■ **課題 1**:
さざなみの紹介文について、次の問いに答えてください。
(a) 「さざなみ」はどんな思いから生まれましたか?
(b) 岡田光正はNPOさざなみで何を務めていますか?
(c) 人は自分自身の内にないものについて、何ができないとされていますか?
■ **課題 2**:
さざなみの紹介文は、環境の変化として具体的にどんな問題を挙げていますか? すべて挙げてください。
■ **課題 3**:
次の各文は、さざなみの紹介文の内容と合っていますか? はいかいいえで答え、根拠となる本文の言葉をそのまま引用してください。
(a) さざなみは企業だけが集まる活動である。
(b) 岡田光正は東邦大学の名誉教授である。
(c) 地球規模の環境の変化は、まだ人々の生活に影響を与えていない。

■ **文書の一節**:

- - - - -

自分の街を好きになる。
そんな思いから「さざなみ」は生まれました。
地球規模で進む環境の変化は、すでに多くの国と地域で人々の生活に深刻な影響を与えています。悪化し続ける気候変動、プラスチックによる環境汚染、貧富の差の拡大、絶え間ない争い。人間が健康で幸せに暮らし続ける世界を維持していくにあたり、社会における様々な問題から目をそらさず、一人一人が自分自身の問題としてとらえ、真剣に向き合う必要があります。
人は自分自身の内にないものを与えることはできません。自分を大切に思えない人が、他人に優しくできないように、まずは自分の住む街を知り、その土地を大切に思う気持ちがなければ、遠い世界の知らない土地や人々の未来を自身の問題としてとらえることはできないでしょう。
誰一人取り残さない、持続可能な社会の実現のため、地域住民、有識者、企業、官公庁など広い分野の仲間たちが集う活動です。
さざなみの設立によせて
当法人の設立に当たり、構成員および支援いただいている方々からのメッセージを紹介します。
岡田光正(NPOさざなみ監事・東邦大学名誉教授・理学博士・社団法人あったか大久保ひろば代表理事)

- - - - -

■ **出典の抜粋**:
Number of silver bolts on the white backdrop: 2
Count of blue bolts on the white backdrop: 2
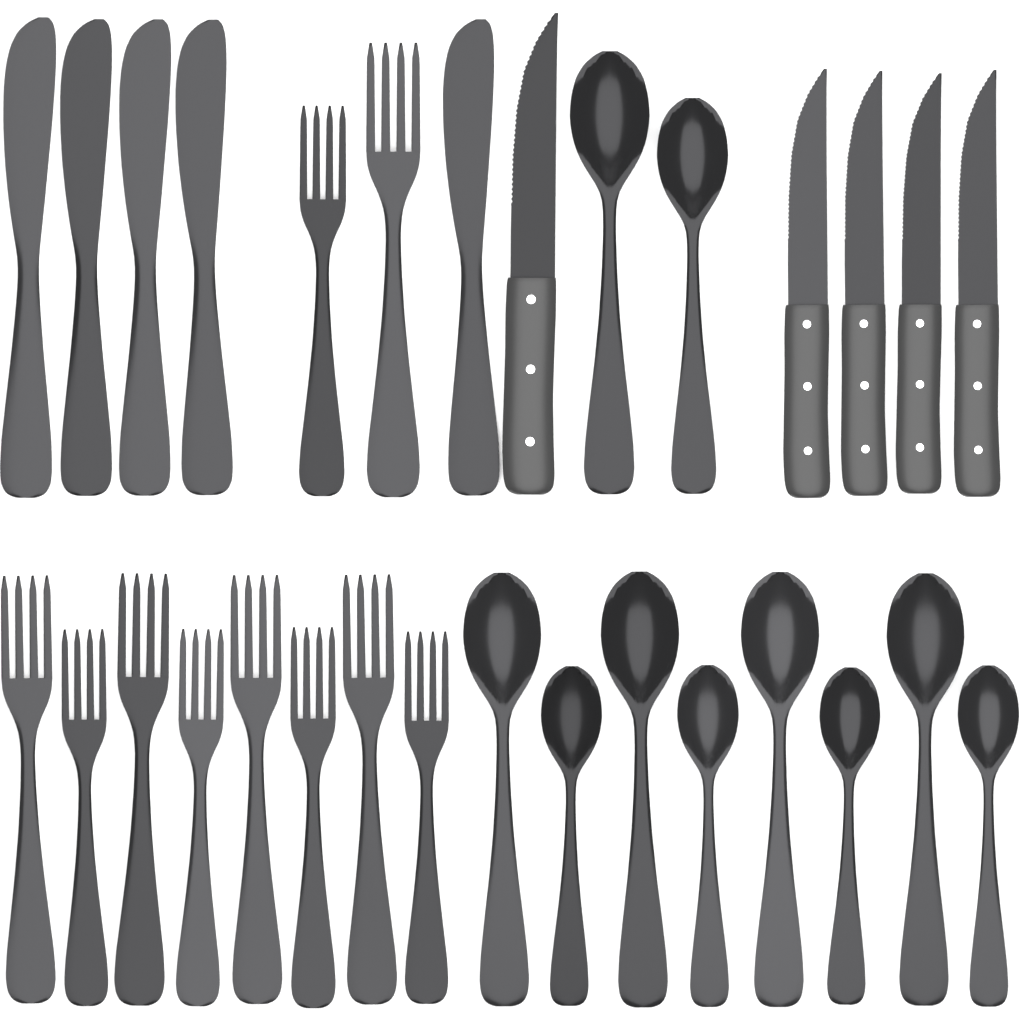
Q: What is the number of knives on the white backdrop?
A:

- - - - -

■ **解答 1**:
(a) 自分の街を好きになるという思い
(b) 監事
(c) 与えること

■ **解答 2**:
悪化し続ける気候変動
プラスチックによる環境汚染
貧富の差の拡大
絶え間ない争い

■ **解答 3**:
(a) いいえ。「地域住民、有識者、企業、官公庁など広い分野の仲間たちが集う活動です」
(b) はい。「東邦大学名誉教授」
(c) いいえ。「すでに多くの国と地域で人々の生活に深刻な影響を与えています」